The final point that I will make regarding this village is related to the friendliness of the people.  While in most locations around China, people predominantly keep to themselves (aside from the occasional "hello" and ensuing giggles after getting the attention of the foreigners), the people who I met in this region were genuinely outgoing and friendly.  Everywhere that our small group of westerners went, we were greeted with waves, the words "Tashi delek" ("Hello" in Tibetan) and big smiles, which often showed a gold tooth or two.  At one point we were even invited into a household when the weather turned bad and given tea, bread, Yak butter and an edible dough.  Even though we were willing to pay for the food that we ate, the head of the household insisted that we not give money.  THAT was a surprise to me after living in this country for three years - everything has a price in eastern China.  It was a very different experience than I was used to!

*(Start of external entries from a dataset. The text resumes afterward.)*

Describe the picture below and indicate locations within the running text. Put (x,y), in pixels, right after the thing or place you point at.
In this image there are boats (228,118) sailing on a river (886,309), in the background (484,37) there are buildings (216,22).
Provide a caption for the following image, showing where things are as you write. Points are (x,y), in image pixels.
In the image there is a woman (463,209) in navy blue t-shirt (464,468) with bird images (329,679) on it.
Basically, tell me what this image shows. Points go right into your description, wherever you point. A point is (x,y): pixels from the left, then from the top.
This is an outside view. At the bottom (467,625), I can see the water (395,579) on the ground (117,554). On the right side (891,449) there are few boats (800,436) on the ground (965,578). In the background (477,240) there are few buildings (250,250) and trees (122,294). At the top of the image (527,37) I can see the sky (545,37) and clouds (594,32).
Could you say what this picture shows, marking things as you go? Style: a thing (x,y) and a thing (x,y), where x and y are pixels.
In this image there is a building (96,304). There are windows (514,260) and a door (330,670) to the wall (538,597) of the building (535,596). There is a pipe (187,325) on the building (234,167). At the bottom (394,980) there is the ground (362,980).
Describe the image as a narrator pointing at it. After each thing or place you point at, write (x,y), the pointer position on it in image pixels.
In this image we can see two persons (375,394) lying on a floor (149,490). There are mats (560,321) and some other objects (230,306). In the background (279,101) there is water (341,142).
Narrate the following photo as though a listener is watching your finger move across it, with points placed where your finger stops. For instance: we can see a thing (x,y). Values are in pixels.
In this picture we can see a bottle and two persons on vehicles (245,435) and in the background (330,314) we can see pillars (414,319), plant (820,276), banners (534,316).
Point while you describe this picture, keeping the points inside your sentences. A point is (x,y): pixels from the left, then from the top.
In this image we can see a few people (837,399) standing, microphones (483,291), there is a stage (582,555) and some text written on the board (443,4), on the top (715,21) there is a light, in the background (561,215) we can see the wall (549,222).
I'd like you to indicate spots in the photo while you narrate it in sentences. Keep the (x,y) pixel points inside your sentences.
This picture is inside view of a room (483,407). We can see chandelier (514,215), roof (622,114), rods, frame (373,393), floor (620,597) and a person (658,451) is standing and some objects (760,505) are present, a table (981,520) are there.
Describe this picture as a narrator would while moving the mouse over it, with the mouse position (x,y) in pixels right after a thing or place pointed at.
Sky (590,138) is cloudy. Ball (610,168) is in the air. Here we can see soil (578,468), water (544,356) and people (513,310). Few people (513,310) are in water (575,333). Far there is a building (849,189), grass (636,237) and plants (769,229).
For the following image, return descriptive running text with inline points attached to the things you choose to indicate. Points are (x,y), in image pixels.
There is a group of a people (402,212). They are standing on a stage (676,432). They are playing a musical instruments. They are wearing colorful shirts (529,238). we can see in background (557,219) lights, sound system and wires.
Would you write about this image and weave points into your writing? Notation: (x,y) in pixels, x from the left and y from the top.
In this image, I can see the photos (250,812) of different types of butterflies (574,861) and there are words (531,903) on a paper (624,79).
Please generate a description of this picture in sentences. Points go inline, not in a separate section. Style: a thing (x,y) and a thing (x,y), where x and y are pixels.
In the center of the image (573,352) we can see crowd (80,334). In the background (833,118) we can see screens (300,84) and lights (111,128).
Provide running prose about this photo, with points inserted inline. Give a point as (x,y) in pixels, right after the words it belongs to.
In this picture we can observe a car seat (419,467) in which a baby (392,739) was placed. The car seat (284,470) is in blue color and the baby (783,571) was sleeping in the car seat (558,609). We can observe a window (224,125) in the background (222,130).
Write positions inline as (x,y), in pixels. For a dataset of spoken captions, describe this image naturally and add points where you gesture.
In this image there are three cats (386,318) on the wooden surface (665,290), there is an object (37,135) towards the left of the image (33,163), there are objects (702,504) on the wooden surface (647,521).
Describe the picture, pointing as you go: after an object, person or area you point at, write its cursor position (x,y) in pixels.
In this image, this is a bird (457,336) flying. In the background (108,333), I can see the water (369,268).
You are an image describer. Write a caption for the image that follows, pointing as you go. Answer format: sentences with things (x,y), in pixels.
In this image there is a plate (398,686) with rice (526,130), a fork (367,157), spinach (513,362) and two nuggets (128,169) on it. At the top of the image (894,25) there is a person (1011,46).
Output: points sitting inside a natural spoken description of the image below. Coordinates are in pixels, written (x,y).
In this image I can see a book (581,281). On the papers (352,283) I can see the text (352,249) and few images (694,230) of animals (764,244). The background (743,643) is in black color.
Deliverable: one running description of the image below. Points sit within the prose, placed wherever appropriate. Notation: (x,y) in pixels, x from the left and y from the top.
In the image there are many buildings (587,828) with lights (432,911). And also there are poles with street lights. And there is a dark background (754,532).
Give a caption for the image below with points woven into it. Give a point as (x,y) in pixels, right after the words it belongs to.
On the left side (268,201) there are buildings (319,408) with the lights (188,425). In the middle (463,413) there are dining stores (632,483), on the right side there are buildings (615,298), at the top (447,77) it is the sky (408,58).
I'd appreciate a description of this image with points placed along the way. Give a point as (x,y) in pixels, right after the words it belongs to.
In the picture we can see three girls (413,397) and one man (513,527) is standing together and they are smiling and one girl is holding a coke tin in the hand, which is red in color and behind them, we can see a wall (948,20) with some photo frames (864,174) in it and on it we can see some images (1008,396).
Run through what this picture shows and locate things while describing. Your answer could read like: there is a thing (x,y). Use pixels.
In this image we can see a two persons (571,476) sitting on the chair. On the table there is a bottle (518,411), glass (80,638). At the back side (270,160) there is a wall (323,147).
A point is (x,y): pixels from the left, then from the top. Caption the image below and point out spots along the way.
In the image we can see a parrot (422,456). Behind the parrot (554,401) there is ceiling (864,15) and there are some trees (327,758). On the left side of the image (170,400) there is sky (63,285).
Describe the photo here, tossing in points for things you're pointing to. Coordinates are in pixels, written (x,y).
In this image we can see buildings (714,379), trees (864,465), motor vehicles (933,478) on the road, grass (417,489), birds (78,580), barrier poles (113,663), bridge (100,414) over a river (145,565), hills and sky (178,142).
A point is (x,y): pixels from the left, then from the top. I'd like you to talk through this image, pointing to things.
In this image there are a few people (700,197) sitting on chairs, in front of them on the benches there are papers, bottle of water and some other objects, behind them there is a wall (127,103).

All of this said, though, I only saw this kindness is directed toward westerners.  Based on other experiences, the same kindness is not generally or consistently directed toward the majority race of (Han) Chinese. It's too bad that, though the travelers who I have met tend to get along with both groups, the two groups have so much difficulty dealing with each other.

After the Hikes

The following day I took off early in the morning to Kangding.  Since then, I have essentially been dealing with administrative stuff: writing, reading, catching up on my blog posts, making my way to Chengdu, and relaxing as I prepare for the rest of my trip.

Later on today, I will be meeting up with two of my friends from Beijing: Jonny and Aaron.  We'll be spending the next 4 days here in Chengdu, and then I'll make my way south toward Hong Kong.